- [EXERCISE INSTRUCTIONS] With both ends included, repeat exactly the lines of the entries below from the one containing "Fransiskus Manumpil Pimpin Serah Terima" down to the one containing "目加倍凸起，鄉村年夜齡男青年婚配困難浮現", and no others.

- [STORED DATA]
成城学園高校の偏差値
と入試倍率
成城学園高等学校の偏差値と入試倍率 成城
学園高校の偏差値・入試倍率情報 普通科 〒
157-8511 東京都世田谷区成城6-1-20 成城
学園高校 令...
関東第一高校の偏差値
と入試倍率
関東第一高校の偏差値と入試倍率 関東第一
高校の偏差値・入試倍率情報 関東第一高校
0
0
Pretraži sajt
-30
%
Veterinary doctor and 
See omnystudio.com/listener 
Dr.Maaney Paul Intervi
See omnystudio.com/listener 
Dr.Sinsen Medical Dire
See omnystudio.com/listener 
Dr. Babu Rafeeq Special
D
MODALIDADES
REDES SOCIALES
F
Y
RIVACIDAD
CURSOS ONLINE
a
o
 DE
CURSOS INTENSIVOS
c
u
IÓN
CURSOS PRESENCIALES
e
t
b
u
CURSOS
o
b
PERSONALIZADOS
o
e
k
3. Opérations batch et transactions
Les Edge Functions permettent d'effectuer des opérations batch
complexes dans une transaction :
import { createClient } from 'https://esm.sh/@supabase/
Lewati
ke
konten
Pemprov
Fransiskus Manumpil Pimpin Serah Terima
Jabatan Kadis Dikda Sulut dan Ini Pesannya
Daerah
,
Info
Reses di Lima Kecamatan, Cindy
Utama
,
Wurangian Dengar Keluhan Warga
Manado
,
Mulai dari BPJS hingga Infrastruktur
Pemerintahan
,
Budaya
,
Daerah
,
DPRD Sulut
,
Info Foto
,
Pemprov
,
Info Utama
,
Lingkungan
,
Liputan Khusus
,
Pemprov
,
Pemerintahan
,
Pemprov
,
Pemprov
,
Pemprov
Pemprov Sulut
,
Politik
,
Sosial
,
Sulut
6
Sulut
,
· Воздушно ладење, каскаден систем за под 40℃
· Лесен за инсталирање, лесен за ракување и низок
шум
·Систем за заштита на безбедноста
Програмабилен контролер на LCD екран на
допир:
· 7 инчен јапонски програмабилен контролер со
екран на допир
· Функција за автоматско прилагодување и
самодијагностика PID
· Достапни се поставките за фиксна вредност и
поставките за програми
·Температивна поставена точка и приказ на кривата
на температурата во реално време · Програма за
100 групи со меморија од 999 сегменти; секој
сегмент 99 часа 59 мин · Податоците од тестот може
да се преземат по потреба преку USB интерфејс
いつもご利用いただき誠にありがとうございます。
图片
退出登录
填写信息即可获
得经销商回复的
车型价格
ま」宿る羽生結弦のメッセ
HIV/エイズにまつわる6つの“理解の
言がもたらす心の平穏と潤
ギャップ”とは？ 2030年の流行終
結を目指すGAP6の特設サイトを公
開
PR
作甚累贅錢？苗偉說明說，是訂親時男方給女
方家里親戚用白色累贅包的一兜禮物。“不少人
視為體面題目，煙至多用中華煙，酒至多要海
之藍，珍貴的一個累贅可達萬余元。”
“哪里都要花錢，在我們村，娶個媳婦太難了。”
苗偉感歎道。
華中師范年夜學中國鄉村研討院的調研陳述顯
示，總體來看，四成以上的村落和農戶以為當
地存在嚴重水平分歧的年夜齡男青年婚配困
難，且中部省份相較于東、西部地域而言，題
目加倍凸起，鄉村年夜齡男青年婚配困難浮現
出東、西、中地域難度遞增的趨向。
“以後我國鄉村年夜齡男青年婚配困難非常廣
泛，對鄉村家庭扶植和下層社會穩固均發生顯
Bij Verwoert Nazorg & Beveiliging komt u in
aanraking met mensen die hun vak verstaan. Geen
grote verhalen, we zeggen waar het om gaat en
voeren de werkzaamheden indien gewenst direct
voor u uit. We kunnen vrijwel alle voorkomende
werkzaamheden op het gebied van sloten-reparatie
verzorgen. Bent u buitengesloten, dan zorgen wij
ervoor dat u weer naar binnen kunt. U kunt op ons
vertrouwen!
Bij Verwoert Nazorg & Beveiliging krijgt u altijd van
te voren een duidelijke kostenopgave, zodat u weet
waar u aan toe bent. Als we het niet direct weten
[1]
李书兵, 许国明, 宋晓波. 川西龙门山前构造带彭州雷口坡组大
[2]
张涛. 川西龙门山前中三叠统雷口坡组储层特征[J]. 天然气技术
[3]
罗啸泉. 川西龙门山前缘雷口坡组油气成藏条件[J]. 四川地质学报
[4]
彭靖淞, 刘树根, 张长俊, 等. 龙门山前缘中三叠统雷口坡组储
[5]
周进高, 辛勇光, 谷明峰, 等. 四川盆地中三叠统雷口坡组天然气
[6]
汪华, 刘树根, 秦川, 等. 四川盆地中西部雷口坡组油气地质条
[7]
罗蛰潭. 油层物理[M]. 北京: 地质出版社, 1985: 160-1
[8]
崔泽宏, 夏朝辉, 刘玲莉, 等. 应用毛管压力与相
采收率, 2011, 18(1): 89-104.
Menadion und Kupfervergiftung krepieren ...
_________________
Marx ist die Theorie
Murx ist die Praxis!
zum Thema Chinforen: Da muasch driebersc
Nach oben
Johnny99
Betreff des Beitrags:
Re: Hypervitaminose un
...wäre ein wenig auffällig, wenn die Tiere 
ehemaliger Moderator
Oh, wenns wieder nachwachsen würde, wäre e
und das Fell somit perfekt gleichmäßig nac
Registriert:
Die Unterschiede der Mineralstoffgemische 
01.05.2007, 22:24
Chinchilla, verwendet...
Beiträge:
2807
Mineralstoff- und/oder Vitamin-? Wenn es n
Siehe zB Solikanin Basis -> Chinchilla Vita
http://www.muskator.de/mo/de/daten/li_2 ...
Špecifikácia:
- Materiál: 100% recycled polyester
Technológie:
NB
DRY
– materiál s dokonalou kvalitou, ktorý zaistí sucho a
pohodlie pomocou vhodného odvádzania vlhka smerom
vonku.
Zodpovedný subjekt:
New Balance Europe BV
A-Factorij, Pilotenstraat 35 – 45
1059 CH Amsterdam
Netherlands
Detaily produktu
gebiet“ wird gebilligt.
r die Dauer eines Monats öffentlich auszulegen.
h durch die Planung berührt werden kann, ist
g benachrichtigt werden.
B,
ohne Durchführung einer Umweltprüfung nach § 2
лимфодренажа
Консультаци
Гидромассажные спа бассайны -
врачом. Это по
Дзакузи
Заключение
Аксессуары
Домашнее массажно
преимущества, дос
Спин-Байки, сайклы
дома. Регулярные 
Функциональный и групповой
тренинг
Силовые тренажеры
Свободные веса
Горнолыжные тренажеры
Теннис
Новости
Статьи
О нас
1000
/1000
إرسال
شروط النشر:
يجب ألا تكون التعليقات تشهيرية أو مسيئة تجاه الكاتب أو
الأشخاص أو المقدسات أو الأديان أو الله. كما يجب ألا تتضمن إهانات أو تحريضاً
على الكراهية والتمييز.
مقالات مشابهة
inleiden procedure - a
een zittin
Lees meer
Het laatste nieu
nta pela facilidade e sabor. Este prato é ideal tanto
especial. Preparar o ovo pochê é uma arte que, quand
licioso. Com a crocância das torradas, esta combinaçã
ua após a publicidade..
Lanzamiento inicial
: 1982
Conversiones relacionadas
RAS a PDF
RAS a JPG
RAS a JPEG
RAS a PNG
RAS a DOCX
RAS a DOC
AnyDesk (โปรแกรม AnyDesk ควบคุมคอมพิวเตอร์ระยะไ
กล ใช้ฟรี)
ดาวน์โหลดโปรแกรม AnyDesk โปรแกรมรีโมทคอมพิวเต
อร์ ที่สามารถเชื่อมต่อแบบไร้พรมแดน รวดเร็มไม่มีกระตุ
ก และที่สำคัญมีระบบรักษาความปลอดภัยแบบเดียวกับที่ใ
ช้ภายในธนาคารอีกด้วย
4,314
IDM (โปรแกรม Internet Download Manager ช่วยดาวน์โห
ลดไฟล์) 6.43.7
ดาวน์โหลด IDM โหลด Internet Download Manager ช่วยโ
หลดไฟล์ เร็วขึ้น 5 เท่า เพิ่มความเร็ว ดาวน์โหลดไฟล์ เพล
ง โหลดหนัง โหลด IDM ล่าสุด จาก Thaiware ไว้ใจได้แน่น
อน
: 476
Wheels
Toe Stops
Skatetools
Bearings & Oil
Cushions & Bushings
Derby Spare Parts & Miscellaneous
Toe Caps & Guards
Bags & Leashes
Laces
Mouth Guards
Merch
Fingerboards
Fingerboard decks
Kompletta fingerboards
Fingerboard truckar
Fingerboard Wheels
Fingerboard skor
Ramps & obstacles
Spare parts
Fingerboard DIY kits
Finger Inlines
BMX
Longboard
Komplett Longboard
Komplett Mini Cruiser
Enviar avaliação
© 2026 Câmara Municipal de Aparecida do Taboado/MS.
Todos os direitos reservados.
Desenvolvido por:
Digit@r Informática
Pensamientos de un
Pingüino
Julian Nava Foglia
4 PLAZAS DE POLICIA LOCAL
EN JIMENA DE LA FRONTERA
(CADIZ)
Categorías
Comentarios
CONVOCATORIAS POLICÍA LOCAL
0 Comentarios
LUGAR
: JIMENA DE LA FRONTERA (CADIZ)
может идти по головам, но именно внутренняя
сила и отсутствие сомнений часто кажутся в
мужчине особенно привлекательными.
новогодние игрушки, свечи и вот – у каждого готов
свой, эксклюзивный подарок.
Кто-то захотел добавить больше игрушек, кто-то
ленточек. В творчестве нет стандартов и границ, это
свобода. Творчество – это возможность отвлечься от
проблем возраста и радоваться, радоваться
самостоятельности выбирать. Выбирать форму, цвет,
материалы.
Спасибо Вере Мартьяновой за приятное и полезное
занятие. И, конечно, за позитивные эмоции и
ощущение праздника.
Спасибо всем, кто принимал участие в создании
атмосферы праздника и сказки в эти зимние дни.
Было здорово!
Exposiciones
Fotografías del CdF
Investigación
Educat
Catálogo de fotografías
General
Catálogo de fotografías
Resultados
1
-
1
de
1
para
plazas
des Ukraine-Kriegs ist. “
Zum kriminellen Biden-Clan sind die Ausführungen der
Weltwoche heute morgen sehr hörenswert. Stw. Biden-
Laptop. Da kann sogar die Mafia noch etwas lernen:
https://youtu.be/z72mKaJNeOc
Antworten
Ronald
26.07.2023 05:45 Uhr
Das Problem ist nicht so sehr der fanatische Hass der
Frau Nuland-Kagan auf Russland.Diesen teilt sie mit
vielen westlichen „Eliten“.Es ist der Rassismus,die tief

- [SOLVED PROBLEM]
Fransiskus Manumpil Pimpin Serah Terima
Jabatan Kadis Dikda Sulut dan Ini Pesannya
Daerah
,
Info
Reses di Lima Kecamatan, Cindy
Utama
,
Wurangian Dengar Keluhan Warga
Manado
,
Mulai dari BPJS hingga Infrastruktur
Pemerintahan
,
Budaya
,
Daerah
,
DPRD Sulut
,
Info Foto
,
Pemprov
,
Info Utama
,
Lingkungan
,
Liputan Khusus
,
Pemprov
,
Pemerintahan
,
Pemprov
,
Pemprov
,
Pemprov
Pemprov Sulut
,
Politik
,
Sosial
,
Sulut
6
Sulut
,
· Воздушно ладење, каскаден систем за под 40℃
· Лесен за инсталирање, лесен за ракување и низок
шум
·Систем за заштита на безбедноста
Програмабилен контролер на LCD екран на
допир:
· 7 инчен јапонски програмабилен контролер со
екран на допир
· Функција за автоматско прилагодување и
самодијагностика PID
· Достапни се поставките за фиксна вредност и
поставките за програми
·Температивна поставена точка и приказ на кривата
на температурата во реално време · Програма за
100 групи со меморија од 999 сегменти; секој
сегмент 99 часа 59 мин · Податоците од тестот може
да се преземат по потреба преку USB интерфејс
いつもご利用いただき誠にありがとうございます。
图片
退出登录
填写信息即可获
得经销商回复的
车型价格
ま」宿る羽生結弦のメッセ
HIV/エイズにまつわる6つの“理解の
言がもたらす心の平穏と潤
ギャップ”とは？ 2030年の流行終
結を目指すGAP6の特設サイトを公
開
PR
作甚累贅錢？苗偉說明說，是訂親時男方給女
方家里親戚用白色累贅包的一兜禮物。“不少人
視為體面題目，煙至多用中華煙，酒至多要海
之藍，珍貴的一個累贅可達萬余元。”
“哪里都要花錢，在我們村，娶個媳婦太難了。”
苗偉感歎道。
華中師范年夜學中國鄉村研討院的調研陳述顯
示，總體來看，四成以上的村落和農戶以為當
地存在嚴重水平分歧的年夜齡男青年婚配困
難，且中部省份相較于東、西部地域而言，題
目加倍凸起，鄉村年夜齡男青年婚配困難浮現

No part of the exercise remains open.